Pick out and copy each line of the records that contains the word "barcode".

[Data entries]
+ + +

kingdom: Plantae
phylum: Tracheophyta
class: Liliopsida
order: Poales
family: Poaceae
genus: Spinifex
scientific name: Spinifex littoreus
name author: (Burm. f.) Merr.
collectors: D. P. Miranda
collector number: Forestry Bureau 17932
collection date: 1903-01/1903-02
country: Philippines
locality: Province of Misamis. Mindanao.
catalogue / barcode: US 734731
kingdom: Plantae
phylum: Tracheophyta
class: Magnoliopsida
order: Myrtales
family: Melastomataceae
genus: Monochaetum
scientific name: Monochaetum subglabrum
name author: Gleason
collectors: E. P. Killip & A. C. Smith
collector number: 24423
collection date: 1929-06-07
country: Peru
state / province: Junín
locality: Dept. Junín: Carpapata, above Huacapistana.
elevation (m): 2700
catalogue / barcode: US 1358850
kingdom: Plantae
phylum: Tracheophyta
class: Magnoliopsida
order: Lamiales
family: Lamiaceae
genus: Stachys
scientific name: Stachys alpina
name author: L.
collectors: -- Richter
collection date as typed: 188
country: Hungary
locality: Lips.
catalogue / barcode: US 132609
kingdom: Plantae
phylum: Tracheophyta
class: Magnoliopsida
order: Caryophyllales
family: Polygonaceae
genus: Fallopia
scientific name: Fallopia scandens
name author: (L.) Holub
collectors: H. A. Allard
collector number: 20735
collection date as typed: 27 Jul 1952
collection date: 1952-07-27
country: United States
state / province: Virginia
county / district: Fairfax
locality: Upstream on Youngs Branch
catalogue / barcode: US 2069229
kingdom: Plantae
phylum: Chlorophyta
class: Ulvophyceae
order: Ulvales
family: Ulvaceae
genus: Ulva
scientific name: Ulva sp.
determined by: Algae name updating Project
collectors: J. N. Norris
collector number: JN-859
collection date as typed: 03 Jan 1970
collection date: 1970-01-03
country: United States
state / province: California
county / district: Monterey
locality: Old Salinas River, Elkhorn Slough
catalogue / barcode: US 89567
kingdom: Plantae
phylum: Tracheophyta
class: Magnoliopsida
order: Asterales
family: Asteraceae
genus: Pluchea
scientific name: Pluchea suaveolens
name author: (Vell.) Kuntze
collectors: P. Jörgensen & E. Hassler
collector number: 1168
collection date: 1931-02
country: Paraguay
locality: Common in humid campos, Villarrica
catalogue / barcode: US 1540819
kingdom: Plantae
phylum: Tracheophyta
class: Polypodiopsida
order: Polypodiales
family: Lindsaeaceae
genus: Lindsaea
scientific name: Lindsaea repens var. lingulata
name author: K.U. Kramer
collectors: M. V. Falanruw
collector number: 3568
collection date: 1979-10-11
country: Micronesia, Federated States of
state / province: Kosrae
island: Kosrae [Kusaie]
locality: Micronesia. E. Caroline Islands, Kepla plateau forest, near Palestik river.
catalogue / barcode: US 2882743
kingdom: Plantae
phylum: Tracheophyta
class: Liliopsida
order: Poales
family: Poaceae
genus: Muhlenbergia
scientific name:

+ + +

» In response:
catalogue / barcode: US 734731
catalogue / barcode: US 1358850
catalogue / barcode: US 132609
catalogue / barcode: US 2069229
catalogue / barcode: US 89567
catalogue / barcode: US 1540819
catalogue / barcode: US 2882743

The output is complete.